The company that runs the software the province uses to send out emergency alerts says there are numerous safeguards in place to prevent erroneous alerts from reaching the public.
Martin Belanger is the Director of Public Alerting for Pelmorex, which runs Ontario’s Alert Ready system. He told CityNews on Monday that the software is armed with several safety measures, including a separate testing platform, aimed at preventing panic-inducing mistakes.
The province has blamed human error for an alert issued on Sunday morning that vaguely and ominously warned of an “incident” at the Pickering Nuclear Generating Station.
About two hours later, a second alert was issued stating there was no active situation taking place, and that the previous alert was “issued in error.”
Belanger explained how difficult it would actually be to commit such a ghastly gaffe.
“There are multiple mechanisms or steps in place to make sure that when a government user that has access to the system goes in … we validate or verify that it’s actually a user that has access to the system. And then there’s different steps to validate that indeed they have an intent of issuing the alert to the public,” he explained.
“And there’s other steps to also confirm at the very end that this is indeed an alert that would be broadcast on TV, radio and on the wireless devices. There’s different mechanisms and measures in place to make sure that a user will validate the alert before it goes out.”
Exactly how the error took place hasn’t been disclosed, but Belanger says there’s a separate platform for testing.

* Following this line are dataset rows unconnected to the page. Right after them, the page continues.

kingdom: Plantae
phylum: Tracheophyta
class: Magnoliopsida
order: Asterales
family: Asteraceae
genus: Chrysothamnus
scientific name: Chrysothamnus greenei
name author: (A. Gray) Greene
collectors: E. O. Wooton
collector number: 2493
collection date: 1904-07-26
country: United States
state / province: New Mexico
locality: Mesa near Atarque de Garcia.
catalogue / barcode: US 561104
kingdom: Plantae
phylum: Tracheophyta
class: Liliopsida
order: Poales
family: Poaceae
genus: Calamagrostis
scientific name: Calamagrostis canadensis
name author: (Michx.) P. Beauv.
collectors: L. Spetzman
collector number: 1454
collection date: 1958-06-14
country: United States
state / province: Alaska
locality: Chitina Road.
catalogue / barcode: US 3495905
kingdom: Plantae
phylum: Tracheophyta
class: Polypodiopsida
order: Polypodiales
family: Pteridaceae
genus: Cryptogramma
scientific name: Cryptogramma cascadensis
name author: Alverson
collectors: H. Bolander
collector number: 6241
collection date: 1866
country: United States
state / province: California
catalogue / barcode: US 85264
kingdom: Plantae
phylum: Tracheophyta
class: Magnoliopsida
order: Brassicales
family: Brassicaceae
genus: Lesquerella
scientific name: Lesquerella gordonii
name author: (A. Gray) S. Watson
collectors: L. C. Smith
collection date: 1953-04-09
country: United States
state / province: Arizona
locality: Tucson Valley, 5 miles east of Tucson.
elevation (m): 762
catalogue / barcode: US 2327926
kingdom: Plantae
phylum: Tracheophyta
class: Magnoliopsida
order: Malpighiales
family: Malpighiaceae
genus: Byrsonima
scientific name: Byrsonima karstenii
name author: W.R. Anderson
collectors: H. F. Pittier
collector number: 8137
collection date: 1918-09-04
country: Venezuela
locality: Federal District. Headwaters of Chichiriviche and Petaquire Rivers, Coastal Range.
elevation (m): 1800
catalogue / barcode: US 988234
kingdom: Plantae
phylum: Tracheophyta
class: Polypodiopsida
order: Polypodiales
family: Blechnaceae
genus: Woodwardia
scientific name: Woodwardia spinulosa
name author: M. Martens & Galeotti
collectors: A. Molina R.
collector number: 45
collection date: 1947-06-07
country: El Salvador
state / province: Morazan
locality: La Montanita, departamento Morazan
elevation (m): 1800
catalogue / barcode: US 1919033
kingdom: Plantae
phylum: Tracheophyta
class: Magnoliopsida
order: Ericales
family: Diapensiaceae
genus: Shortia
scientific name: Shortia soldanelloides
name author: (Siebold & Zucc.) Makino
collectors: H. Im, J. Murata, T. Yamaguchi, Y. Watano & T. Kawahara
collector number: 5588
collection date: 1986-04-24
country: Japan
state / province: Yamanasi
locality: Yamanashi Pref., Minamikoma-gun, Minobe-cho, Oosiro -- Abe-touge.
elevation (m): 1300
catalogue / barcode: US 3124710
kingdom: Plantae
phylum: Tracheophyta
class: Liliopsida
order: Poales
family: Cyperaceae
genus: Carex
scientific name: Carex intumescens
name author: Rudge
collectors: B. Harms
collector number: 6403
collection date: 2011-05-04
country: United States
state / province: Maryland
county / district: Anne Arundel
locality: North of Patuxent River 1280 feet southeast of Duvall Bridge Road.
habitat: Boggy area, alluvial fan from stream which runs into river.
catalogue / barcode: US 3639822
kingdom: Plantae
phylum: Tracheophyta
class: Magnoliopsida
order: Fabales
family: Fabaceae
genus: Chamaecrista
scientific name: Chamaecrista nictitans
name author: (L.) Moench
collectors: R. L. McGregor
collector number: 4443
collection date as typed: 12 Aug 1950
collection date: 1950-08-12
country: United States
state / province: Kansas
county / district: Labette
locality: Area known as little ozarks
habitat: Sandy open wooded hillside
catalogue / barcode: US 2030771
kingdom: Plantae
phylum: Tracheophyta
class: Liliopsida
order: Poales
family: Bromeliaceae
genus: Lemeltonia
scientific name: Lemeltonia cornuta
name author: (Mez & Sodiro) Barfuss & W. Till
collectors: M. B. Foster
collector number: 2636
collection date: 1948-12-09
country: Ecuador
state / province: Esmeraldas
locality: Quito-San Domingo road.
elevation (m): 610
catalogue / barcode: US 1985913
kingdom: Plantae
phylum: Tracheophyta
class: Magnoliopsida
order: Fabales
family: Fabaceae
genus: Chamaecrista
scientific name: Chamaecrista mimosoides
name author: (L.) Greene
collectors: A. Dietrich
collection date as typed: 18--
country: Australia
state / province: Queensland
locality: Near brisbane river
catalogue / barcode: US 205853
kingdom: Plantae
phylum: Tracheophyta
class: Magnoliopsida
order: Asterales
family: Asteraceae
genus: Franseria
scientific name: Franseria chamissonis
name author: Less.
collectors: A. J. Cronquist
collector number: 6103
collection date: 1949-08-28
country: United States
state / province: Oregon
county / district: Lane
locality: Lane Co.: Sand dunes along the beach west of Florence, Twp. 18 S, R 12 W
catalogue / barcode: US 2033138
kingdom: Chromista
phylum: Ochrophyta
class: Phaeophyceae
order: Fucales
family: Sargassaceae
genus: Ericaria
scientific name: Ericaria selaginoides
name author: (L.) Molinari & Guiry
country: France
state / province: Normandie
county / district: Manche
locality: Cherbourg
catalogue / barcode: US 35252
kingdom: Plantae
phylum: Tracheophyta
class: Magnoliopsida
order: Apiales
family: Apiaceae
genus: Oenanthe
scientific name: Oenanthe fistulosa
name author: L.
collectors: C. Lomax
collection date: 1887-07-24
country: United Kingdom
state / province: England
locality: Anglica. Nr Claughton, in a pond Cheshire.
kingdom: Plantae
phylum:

“There’s two separate software platforms,” he stressed. “There’s the training component of the system, which the alerts don’t go out because that’s the whole point of training and testing things. And there’s the live system for real life emergency situations.
“So those alerts on the training platform don’t go out. As far as the live system is concerned, there are steps in place to make sure that the user, when they log in, they confirm their intent of sending an alert.”
How the alert system works
Belanger explained how government agencies have ultimate control over the alert system.
“It first starts with the authorized government agencies that may need to send an alert out to the public. So when there’s a situation that warrants an alert to go out, they will actually access the technology or software that we provide to them and they will go and create an alert.”
Despite numerous complaints from the public about receiving alerts that aren’t relevant to them geographically, Belanger says it’s up to the government to determine who receives the alerts.
“From a system perspective the technology allows the authorized government agencies to determine the area. It can be province-wide, it can be as small as one or two city blocks. From a system perspective they can determine the target area and that’s their choosing. It’s their responsibility to select the area that the alert will be sent out.”
In instances like Sunday’s alert, which was apparently the result of human error, Belanger says there are timely measures that can minimize the impact.
“(There are) different tools to address (errors),” he maintained. “They can either update or amend the alert, if maybe the content has changed or the situation has evolved, or they can also cancel the alert and end the event if the threat is over or maybe the alert was sent in error.”
NDP Energy Critic Peter Tabuns is among those seeking answers as to why it took the government nearly two hours to send out a second alert.
Tabuns is calling for an independent probe into the matter, saying the public’s confidence in the alert system has been compromised.